Without changing the current rounding mode, you need SSE4.1 roundps to round a float to the nearest integer float using your choice of rounding modes. Or you could use one of the tricks shows in other answers that work for floats with small enough magnitude to fit in a signed 32-bit integer, since that's your ultimate destination format anyway.)
(With the right compiler options, like -fno-math-errno, and the right -march or -msse4 options, compilers can inline floor using roundps, or the scalar and/or double-precision equivalent, e.g. roundsd xmm1, xmm0, 1, but this costs 2 uops and has 1 per 2 clock throughput on Haswell for scalar or vectors. Actually, gcc8.2 will inline roundsd for floor even without any fast-math options, as you can see on the Godbolt compiler explorer. But that's with -march=haswell. It's unfortunately not baseline for x86-64, so you need to enable it if your machine supports it.)

Yes, floor() is extremely slow on all platforms since it has to implement a lot of behaviour from the IEEE fp spec. You can't really use it in inner loops.
I sometimes use a macro to approximate floor():
#define PSEUDO_FLOOR( V ) ((V) >= 0 ? (int)(V) : (int)((V) - 1))
It does not behave exactly as floor(): for example, floor(-1) == -1 but PSEUDO_FLOOR(-1) == -2, but it's close enough for most uses.

An actually branchless version that requires a single conversion between floating point and integer domains would shift the value x to all positive or all negative range, then cast/truncate and shift it back.
long fast_floor(double x)
{
const unsigned long offset = ~(ULONG_MAX >> 1);
return (long)((unsigned long)(x + offset) - offset);
}
long fast_ceil(double x) {
const unsigned long offset = ~(ULONG_MAX >> 1);
return (long)((unsigned long)(x - offset) + offset );
}
As pointed in the comments, this implementation relies on the temporary value x +- offset not overflowing.

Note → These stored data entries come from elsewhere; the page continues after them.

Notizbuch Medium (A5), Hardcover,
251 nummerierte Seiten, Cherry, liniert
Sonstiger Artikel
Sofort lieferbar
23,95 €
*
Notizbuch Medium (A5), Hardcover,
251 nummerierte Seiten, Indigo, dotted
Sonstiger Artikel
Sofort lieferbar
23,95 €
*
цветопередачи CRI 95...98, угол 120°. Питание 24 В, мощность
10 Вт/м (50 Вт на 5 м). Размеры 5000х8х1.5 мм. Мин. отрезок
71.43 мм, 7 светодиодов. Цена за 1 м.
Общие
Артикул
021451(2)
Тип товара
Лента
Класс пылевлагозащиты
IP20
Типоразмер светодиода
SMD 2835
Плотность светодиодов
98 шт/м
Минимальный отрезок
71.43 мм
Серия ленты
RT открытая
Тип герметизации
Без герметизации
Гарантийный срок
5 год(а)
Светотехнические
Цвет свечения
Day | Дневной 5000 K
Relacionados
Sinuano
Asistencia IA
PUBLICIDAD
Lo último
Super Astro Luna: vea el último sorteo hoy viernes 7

On 64-bit platforms, the original code using int64_t intermediate value will result in three instruction kernel, the same available for int32_t reduced range floor/ceil, where |x| < 0x40000000 --
inline int floor_x64(double x) {
return (int)((int64_t)(x + 0x80000000UL) - 0x80000000LL);
}
inline int floor_x86_reduced_range(double x) {
return (int)(x + 0x40000000) - 0x40000000;
}

They do not do the same thing. floor() is a function. Therefore, using it incurs a function call, allocating a stack frame, copying of parameters and retrieving the result.

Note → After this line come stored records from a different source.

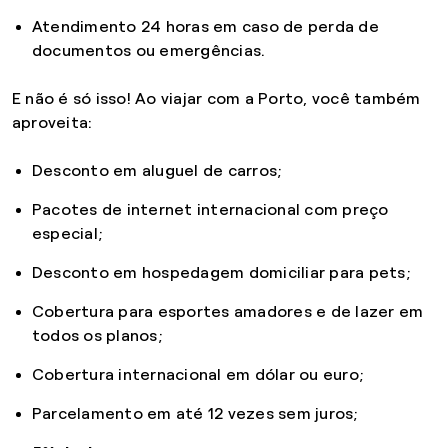
Atendimento 24 horas em caso de perda de
documentos ou emergências.
E não é só isso! Ao viajar com a Porto, você também
aproveita:
Desconto em aluguel de carros;
Pacotes de internet internacional com preço
especial;
Desconto em hospedagem domiciliar para pets;
Cobertura para esportes amadores e de lazer em
todos os planos;
Cobertura internacional em dólar ou euro;
Parcelamento em até 12 vezes sem juros;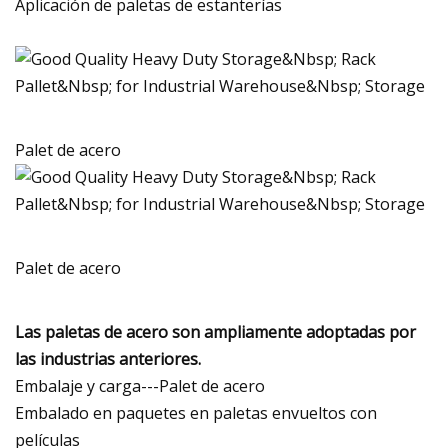
Aplicación de paletas de estanterías
Palet de acero
Palet de acero
Las paletas de acero son ampliamente adoptadas por
las industrias anteriores.
Embalaje y carga---Palet de acero
Embalado en paquetes en paletas envueltos con
películas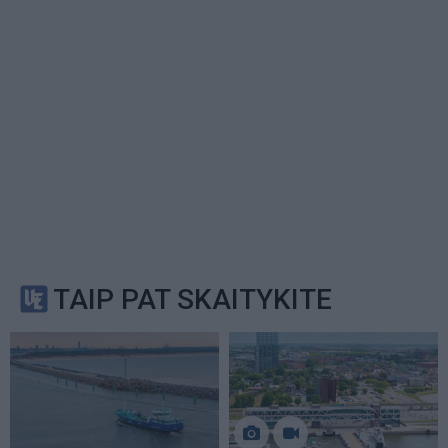
TAIP PAT SKAITYKITE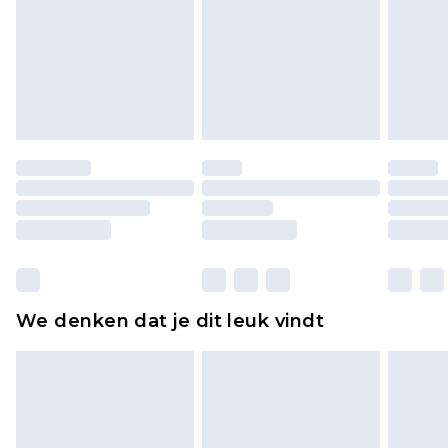
voor modieuze gezichtsmaskers, cosmetica,
piercingsieraden, seksspeeltjes, en badkleding of
lingerie als de hygiënezegel niet op zijn plaats zit
of is verbroken.
Schoenen en/of kledingstukken moeten
ongedragen en ongewassen zijn met de
originele labels eraan bevestigd. Schoenen
moeten ook binnenshuis worden gepast.
Huishoudelijke artikelen, zoals beddengoed,
matrassen, toppers en kussens, moeten
ongebruikt zijn en in de originele, ongeopende
We denken dat je dit leuk vindt
verpakking zitten. Dit heeft geen invloed op uw
wettelijke rechten.
Klik
hier
om ons volledige retourbeleid te
bekijken.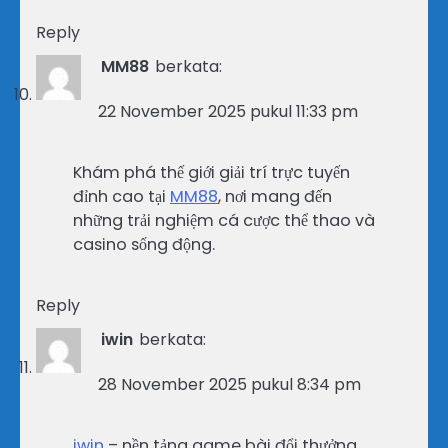
Reply
MM88
berkata:
22 November 2025 pukul 11:33 pm
Khám phá thế giới giải trí trực tuyến
đỉnh cao tại
MM88
, nơi mang đến
những trải nghiệm cá cược thể thao và
casino sống động.
Reply
iwin
berkata:
28 November 2025 pukul 8:34 pm
iwin
– nền tảng game bài đổi thưởng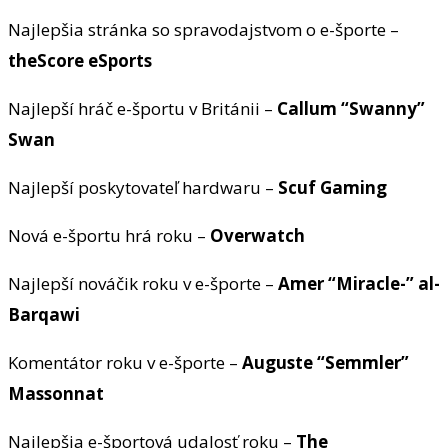
Najlepšia stránka so spravodajstvom o e-športe –
theScore eSports
Najlepší hráč e-športu v Británii –
Callum “Swanny”
Swan
Najlepší poskytovateľ hardwaru –
Scuf Gaming
Nová e-športu hrá roku –
Overwatch
Najlepší nováčik roku v e-športe –
Amer “Miracle-” al-
Barqawi
Komentátor roku v e-športe –
Auguste “Semmler”
Massonnat
Najlepšia e-športová udalosť roku –
The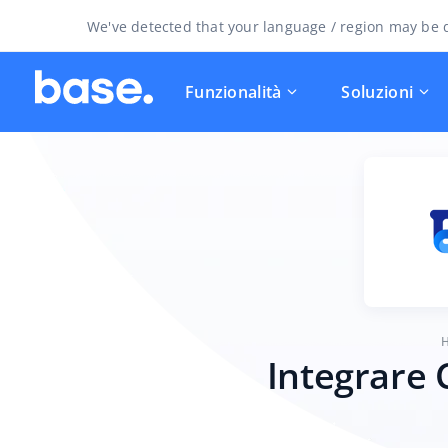
We've detected that your language / region may be d
Funzionalità
Soluzioni
Integrare 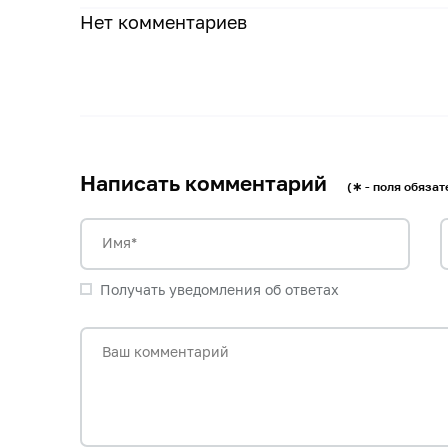
Нет комментариев
Написать комментарий
(∗ - поля обяза
Имя*
Получать уведомления об ответах
Ваш комментарий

Casting is not a function call, so it uses faster mechanisms (I believe that it may use registers to process the values).
Probably floor() is already optimized.
Can you squeeze more performance out of your algorithm? Maybe switching rows and columns may help? Can you cache common values? Are all your compiler's optimizations on? Can you switch an operating system? a compiler?

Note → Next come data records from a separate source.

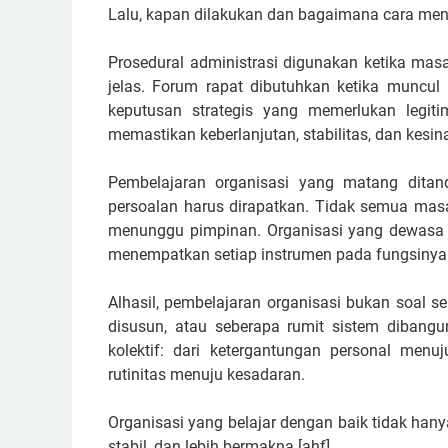
Lalu, kapan dilakukan dan bagaimana cara me
Prosedural administrasi digunakan ketika masal
jelas. Forum rapat dibutuhkan ketika muncul k
keputusan strategis yang memerlukan legitima
memastikan keberlanjutan, stabilitas, dan kesi
Pembelajaran organisasi yang matang dita
persoalan harus dirapatkan. Tidak semua masa
menunggu pimpinan. Organisasi yang dewas
menempatkan setiap instrumen pada fungsinya
Alhasil, pembelajaran organisasi bukan soal 
disusun, atau seberapa rumit sistem dibang
kolektif: dari ketergantungan personal menuju
rutinitas menuju kesadaran.
Organisasi yang belajar dengan baik tidak hanya 
stabil, dan lebih bermakna.[ahf]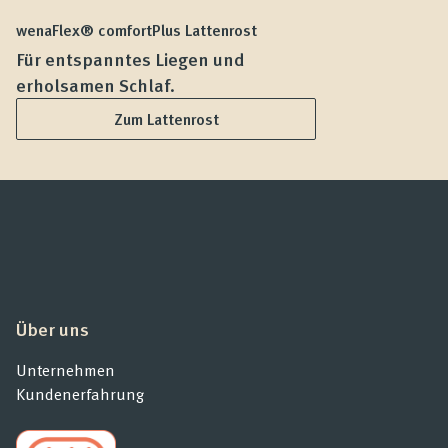
wenaFlex® comfortPlus Lattenrost
we
Für entspanntes Liegen und
F
erholsamen Schlaf.
L
Zum Lattenrost
Über uns
Unternehmen
Kundenerfahrung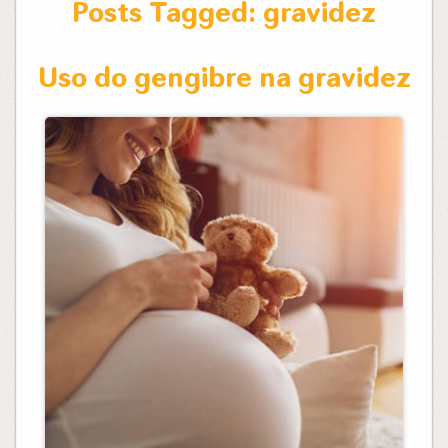
Posts Tagged:
gravidez
Uso do gengibre na gravidez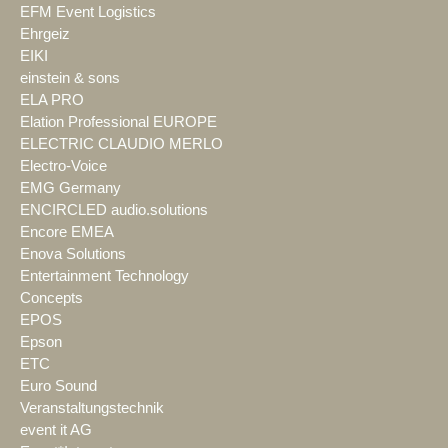
EFM Event Logistics
Ehrgeiz
EIKI
einstein & sons
ELA PRO
Elation Professional EUROPE
ELECTRIC CLAUDIO MERLO
Electro-Voice
EMG Germany
ENCIRCLED audio.solutions
Encore EMEA
Enova Solutions
Entertainment Technology
Concepts
EPOS
Epson
ETC
Euro Sound
Veranstaltungstechnik
event it AG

Jon Bentley's Programming Pearls has a great review of possible optimizations.

Fast double round
double round(double x)
{
return double((x>=0.5)?(int(x)+1):int(x));
}
Terminal log
test custom_1 8.3837
test native_1 18.4989
test custom_2 8.36333
test native_2 18.5001
test custom_3 8.37316
test native_3 18.5012
Test
void test(char* name, double (*f)(double))
{
int it = std::numeric_limits<int>::max();
clock_t begin = clock();
for(int i=0; i<it; i++)
{
f(double(i)/1000.0);
}
clock_t end = clock();
cout << "test " << name << " " << double(end - begin) / CLOCKS_PER_SEC << endl;
}
int main(int argc, char **argv)
{
test("custom_1",round);
test("native_1",std::round);
test("custom_2",round);
test("native_2",std::round);
test("custom_3",round);
test("native_3",std::round);
return 0;
}
Result
Type casting and using your brain is ~3 times faster than using native functions.